Exercise instructions
**a.** From the biography of Tom Burke, extract the passage from "He has been" up to and including "1999 to 2005.".
**b.** Answer these questions using the biography of Tom Burke:
(i) Which environmental think tank did Burke co-found?
(ii) During which years was he a member of the Council of English Nature?
(iii) In what year did he coin the term green growth?
**c.** Carry on the biography of Tom Burke, starting right after its last sentence.

Text passage
★ ★ ★ ★ ★ ★ ★

British academic and writer on environmental policy issues

Tom Burke CBE is a co-founder of E3G, Third Generation Environmentalism (environmental think tank founded in 2004) and former chair of its board. He is also a visiting honorary professor of Imperial and University Colleges, London, and a senior associate of Cambridge Institute for Sustainability Leadership (CISL). He has a long track record of experience with international environmental organisations working with and for both non-governmental and official bodies. Burke has been a professional environmentalist for 50 years and was formerly Executive Director of Friends of the Earth and of The Green Alliance. He was a Special Advisor to three Secretaries of State for the Environment from 1991–97.

He has been a senior advisor for a number of major companies including Rio Tinto, BP and Standard Chartered Bank. He has also served as an advisor in the Deputy Prime Minister's Office and the Foreign Office. He was a member of the Council of English Nature, Britain's biodiversity regulator, from 1999 to 2005.

He has written and broadcast extensively and coined the term green growth in 1987. In 1993, Burke was appointed to the United Nations Environment Programme's Global 500 Roll of Honour.

★ ★ ★ ★ ★ ★ ★

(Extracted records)
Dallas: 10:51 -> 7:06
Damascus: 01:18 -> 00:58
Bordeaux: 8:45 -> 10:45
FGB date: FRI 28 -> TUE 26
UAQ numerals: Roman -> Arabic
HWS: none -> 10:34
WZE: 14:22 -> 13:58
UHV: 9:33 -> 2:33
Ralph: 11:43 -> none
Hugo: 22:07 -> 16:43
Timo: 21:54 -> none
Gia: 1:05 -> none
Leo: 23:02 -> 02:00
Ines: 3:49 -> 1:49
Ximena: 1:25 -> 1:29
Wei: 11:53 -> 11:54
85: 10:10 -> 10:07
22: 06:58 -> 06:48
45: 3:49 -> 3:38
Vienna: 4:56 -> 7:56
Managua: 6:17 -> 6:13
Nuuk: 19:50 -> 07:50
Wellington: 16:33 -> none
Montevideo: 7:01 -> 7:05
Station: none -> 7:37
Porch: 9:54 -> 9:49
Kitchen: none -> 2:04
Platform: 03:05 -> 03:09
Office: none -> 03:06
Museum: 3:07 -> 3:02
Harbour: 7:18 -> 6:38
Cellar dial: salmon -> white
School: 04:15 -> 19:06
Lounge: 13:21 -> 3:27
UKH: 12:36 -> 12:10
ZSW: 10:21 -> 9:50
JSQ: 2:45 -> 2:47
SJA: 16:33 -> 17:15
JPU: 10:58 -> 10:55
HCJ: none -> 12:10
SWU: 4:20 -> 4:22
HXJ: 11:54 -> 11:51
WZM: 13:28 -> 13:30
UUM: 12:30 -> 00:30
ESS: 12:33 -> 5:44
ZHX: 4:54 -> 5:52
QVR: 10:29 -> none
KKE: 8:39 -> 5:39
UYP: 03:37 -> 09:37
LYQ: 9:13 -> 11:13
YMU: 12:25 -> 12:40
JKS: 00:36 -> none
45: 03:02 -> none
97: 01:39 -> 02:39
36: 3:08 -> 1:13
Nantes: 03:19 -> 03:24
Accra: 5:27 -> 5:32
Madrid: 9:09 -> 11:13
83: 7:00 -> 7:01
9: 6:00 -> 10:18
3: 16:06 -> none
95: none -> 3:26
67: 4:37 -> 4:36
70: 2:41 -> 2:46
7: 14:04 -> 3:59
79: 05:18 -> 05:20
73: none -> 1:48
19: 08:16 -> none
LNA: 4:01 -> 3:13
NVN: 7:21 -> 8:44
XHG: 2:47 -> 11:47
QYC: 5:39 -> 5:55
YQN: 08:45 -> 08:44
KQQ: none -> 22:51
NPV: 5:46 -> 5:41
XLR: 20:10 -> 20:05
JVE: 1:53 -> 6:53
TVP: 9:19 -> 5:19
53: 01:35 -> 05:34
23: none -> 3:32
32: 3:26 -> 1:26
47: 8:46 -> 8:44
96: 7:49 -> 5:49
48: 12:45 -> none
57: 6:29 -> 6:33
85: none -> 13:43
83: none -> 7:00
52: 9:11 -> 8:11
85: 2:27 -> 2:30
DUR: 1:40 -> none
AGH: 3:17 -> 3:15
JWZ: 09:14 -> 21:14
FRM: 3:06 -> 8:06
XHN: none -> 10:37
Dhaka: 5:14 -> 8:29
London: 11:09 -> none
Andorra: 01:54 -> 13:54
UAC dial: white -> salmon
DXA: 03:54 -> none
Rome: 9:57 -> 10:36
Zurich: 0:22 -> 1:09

★ ★ ★ ★ ★ ★ ★

Task-by-task results
**a.**
He has been a senior advisor for a number of major companies including Rio Tinto, BP and Standard Chartered Bank. He has also served as an advisor in the Deputy Prime Minister's Office and the Foreign Office. He was a member of the Council of English Nature, Britain's biodiversity regulator, from 1999 to 2005.

**b.**
(i) E3G, Third Generation Environmentalism
(ii) From 1999 to 2005
(iii) 1987

**c.**
He played a leading part in establishing the European Environmental Bureau for nearly two decades and was the Secretary-General of the European and North American NGO preparations for the Rio Earth Summit.

In 1997, Burke was appointed CBE for services to the environment.

He is a frequent media commentator on broadcast and print media, speaker at events and active writer of blogs and on social media.

==Career==
Burke is co-founder of E3G, Third Generation Environmentalism (environmental think tank) founded in 2004 and is currently a non-executive director, having previously been chairman of its board. He is responsible for supervising the overall fitness of the organisation to fulfil its mission.

He is visiting professor at Imperial and University Colleges, London, and is chairman of the China Dialogue Trust which produces a number of online publications covering China and the environment. He is also a trustee of Climate Advisors UK, Black-E Community Arts Trust and Rising Tides Theatre Company.

He was an environmental policy adviser to Rio Tinto for 20 years (1996 to 2016) and was Chairman of the Editorial Board of ENDS Magazine (2004 to 2010) and he used to write a regular column in BusinessGreen magazine. From 2015 to 2022 he was on the advisory board for Glennmont Partners.

Burke has been an environmentalist since first joining a Friends of the Earth (FoE) local group in 1971. He joined the FoE staff in 1973 as its local groups coordinator and became its executive director in 1975. He was the Director of the Green Alliance from 1982 until 1991 when he became Michael Heseltine's special advisor. While at the Green Alliance, he ran for Parliament twice for the Social Democratic Party and the Liberal Democrats.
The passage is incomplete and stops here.